Первый год учебы в педагогическом институте ушел на знакомство с однокурсниками и Благовещенском. А вот на втором курсе, когда все поголовно повлюблялись и вечерами убегали на танцы, свидания, Айна оставалась в общежитии совсем одна. Вот тогда остро почувствовала, что она не такая, как все. Инвалид…калека! Боже, как она горько плакала!
Помню, однажды уже ночью я бросилась к хирургу с просьбой сделать моей сестре операцию. Ответили обтекаемыми фразами, невозможно, мол, ничем помочь.
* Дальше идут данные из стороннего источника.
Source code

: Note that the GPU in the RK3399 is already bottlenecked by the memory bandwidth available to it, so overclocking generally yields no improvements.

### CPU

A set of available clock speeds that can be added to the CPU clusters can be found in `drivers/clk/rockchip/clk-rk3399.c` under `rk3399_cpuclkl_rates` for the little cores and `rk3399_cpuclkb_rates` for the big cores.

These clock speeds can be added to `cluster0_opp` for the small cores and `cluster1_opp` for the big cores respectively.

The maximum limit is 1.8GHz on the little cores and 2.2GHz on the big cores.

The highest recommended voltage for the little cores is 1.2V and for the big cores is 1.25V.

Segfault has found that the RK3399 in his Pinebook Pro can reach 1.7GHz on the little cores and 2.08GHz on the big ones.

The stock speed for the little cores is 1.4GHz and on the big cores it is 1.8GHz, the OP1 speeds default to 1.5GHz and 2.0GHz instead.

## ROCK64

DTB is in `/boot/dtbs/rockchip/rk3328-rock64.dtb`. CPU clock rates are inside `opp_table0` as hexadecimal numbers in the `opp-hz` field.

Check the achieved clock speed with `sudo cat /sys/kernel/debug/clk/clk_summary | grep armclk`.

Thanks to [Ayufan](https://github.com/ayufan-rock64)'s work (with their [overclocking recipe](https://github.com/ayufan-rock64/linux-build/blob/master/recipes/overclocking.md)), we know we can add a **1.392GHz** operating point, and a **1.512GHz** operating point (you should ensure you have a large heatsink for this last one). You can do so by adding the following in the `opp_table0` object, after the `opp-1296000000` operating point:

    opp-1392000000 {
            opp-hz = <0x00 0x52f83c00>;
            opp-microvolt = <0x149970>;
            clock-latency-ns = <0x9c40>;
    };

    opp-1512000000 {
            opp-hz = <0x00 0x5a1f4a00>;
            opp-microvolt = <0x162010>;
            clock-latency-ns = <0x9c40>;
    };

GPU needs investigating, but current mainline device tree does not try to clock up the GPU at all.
После окончания института мы уговорили зейского врача Смирнова прооперировать Айну. Борис Евгеньевич сделал все, что было в его силах. Айна пошла работать в школу, несколько лет учила детей родной литературе, потом устроилась корректором в местную газету. Конечно, появлялись порой и черные мысли. Ведь была же молодая, лицом красивая. Хотелось просто побегать, потанцевать от души. Но измученное болезнью тело не слушалось. А мама успокаивала: «Ты, Айначка, радуйся: на своих ножках ходишь, ни в чьей помощи не нуждаешься. А сколько людей на земле, которые вовсе двигаться не могут».
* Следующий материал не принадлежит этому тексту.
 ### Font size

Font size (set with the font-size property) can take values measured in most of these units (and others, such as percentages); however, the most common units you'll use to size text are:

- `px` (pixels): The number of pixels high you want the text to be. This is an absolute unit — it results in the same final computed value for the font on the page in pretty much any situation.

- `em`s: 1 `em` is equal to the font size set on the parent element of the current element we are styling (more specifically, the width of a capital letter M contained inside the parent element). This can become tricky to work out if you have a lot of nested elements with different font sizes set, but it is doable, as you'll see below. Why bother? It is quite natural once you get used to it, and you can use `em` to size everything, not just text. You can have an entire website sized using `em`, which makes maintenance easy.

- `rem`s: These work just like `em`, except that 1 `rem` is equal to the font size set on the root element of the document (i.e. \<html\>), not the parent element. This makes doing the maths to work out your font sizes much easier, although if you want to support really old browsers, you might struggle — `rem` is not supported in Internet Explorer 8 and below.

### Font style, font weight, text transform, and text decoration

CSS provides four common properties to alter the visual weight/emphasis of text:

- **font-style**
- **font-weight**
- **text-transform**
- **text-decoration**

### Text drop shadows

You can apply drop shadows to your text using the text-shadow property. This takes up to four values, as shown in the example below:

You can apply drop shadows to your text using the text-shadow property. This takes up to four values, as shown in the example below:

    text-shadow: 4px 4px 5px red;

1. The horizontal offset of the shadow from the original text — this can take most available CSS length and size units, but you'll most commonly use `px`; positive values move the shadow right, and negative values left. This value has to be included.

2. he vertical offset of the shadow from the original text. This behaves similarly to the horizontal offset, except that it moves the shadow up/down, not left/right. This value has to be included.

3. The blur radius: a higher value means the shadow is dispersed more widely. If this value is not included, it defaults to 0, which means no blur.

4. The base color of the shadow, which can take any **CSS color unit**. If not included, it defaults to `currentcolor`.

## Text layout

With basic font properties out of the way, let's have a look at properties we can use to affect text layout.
Была наша Айя всю жизнь маминой подружкой, ее правой рукой. При малейшей возможности стремилась быть рядышком со своей «мабулечкой». Даже если для этого надо было пройти пешком несколько десятков километров до Амуро-Балтийска. И характер материнский унаследовала. Любила дарить всем подарки, но часто на них не хватало крошечной зарплаты. Но Айна ухитрялась тайком сдать кровь и на полученные деньги купить нам желанные подарки. Я узнала об этом от чужих людей случайно, сестра никогда не раскрывала своих маленьких тайн самопожертвования. Сколько горького и трудного было в ее судьбе, можно было озлобиться, возненавидеть белый свет, проклясть все и всех! А она молчала, терпела и старалась из всех своих слабеньких силенок делать добро. Последние тридцать лет – без отпусков и выходных (разве только редкие два-три часа в году, когда мы ездили к маме на могилку), ни одной минуты без напряжения. Лечь отдохнуть днем? Этого не позволяла себе, даже когда была уже тяжело больна. Лишь присядет, как в детстве, за печкой на табуреточке, помолчит и снова примется за бесконечные домашние дела. Огород – в порядке, обед – во время, посуда – помыта. Каких ей это стоило трудов! До последнего дня своего Айночка не обращалась ни к чьей помощи. Зато скольким сама помогла, скольких поддержала. Угасла ее жизнь, как свечечка на ветру. «Вот и все…», – сказала она мне, умирая. На поминках друзья признались: «Это был такой человек, который не только не сказал за всю жизнь ни о ком дурного слова, но и ни разу не подумал ни о ком плохо».